By Seth Kushner
The portions were enormous. Though we’d managed to make a dent, our plates still heaped with saucy barbqued delights. We were full and not wanting to waste food, so we asked our waiter to please wrap it all up to go.
As we walked the streets of Manhattan, I decided I didn’t want to be saddled with the brown paper to-go bag all night. We were going to a show, one which required standing for 70 minutes, followed by drinks at a hotel bar, then a subway ride home. The food might not even be good by the time we reached our refrigerator later that night, I reasoned.
My friend Carlos agreed, not wanting to carry a bag either. Our wives, clearing remembering their parents drilling into their young brains that “children were starving in Africa”, told us we couldn’t simply toss the bag.
Yes, these are middle class problems.
Carlos had an idea. “Let’s give the food to a homeless person.” It was a good idea, we all agreed. We’d give the food to someone who needed it.
I’ve never volunteered at a soup kitchen, or participated in a walk-a-thon, though I’ve sometimes supported those who have. I have occasionally donated my artwork for causes, but I rarely give directly to charities. This felt like the right thing to do. It would be direct and immediate.
The four of us took a slight detour into Union Square Park to look for a good candidate for our leftovers. It was a warm Friday night and the park was packed with nary an empty bench to be found.
We circled and surveyed the scene looking through the crowd to pick a winner for our “prize.” A couple lay sleeping on a bench, wrapped in a loving embrace. They were dressed “grungy,” but were they homeless or was their attire an aesthetic choice?
A man in a white shirt and chinos slept on a bench, cradling his head in his hands. Had he fallen on hard times, or was he just a dude taking an after-work catnap?
A crowd of men were milling about on the grass. They looked homeless. Possibly. Should we approach them? It would be tough to approach a large group, especially since we didn’t have food for all of them. No, an individual would be better.
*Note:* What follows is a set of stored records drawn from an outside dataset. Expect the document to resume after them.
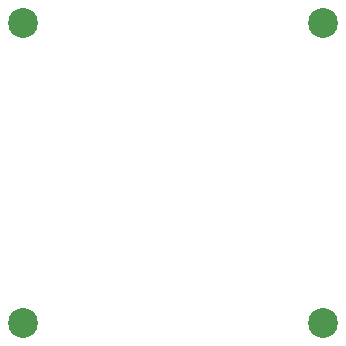
<source format=gbr>
G04 #@! TF.FileFunction,Soldermask,Bot*
%FSLAX46Y46*%
G04 Gerber Fmt 4.6, Leading zero omitted, Abs format (unit mm)*
G04 Created by KiCad (PCBNEW 4.0.0-rc1-stable) date 10/19/2015 9:11:09 PM*
%MOMM*%
G01*
G04 APERTURE LIST*
%ADD10C,0.100000*%
%ADD11C,2.530000*%
G04 APERTURE END LIST*
D10*
D11*
X127000000Y-127000000D03*
X152400000Y-127000000D03*
X152400000Y-101600000D03*
X127000000Y-101600000D03*
M02*

</source>
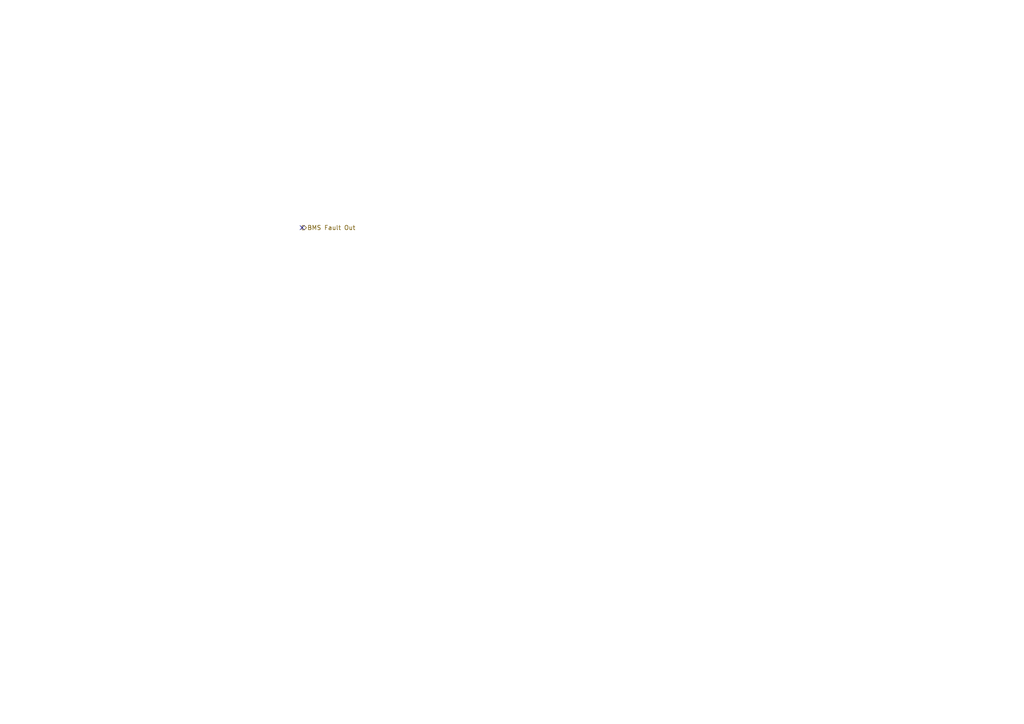
<source format=kicad_sch>
(kicad_sch
	(version 20231120)
	(generator "eeschema")
	(generator_version "8.0")
	(uuid "c74b51e8-6534-485d-939e-e39fe1481985")
	(paper "A4")
	(lib_symbols)
	(no_connect
		(at 87.63 66.04)
		(uuid "3062987b-7aac-4f86-98cd-5bf648685c21")
	)
	(hierarchical_label "BMS Fault Out"
		(shape output)
		(at 87.63 66.04 0)
		(fields_autoplaced yes)
		(effects
			(font
				(size 1.27 1.27)
			)
			(justify left)
		)
		(uuid "7f0d7c47-0429-4cfe-b587-3785b6e6cb6c")
	)
)

</source>
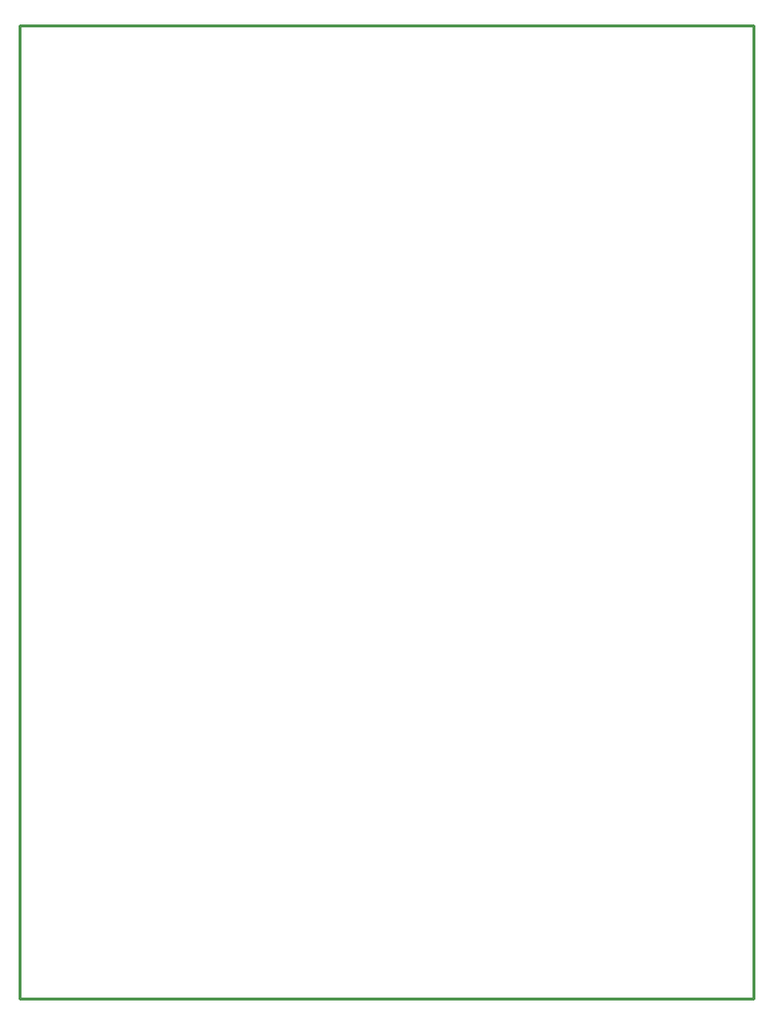
<source format=gko>
%FSTAX23Y23*%
%MOIN*%
%SFA1B1*%

%IPPOS*%
%ADD18C,0.010000*%
%LNtankboardpcb1-1*%
%LPD*%
G54D18*
X03502Y04999D02*
Y01685D01*
X00999D02*
X03502D01*
X00999D02*
Y04999D01*
X03502*
M02*
</source>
We walked around and around but we couldn’t be sure who was definitely homeless. Surely we couldn’t tap someone on the shoulder and ask.
“Excuse me, sir, are you homeless?”
That could be awkward.
Finally, with only a few minutes before we had to get to the theater, we decided the sleeping man in the white shirt and chinos would be our finalist. I put the bag on the bench next to him, for him to discover upon waking.
We hoped we chose wisely. If he wasn’t one of the city’s many unfortunate, then perhaps he would continue our task and troll the park searching for someone who would benefit from the contents of the bag. That’s what we told ourselves.
Later that night when I returned to the comfort of my own home, I thought about the awful process of identifying people in need and what it means to give. Then it occurred to me, even if the man was homeless, he might have been a vegetarian.
Sometimes doing a good deed can be complicated.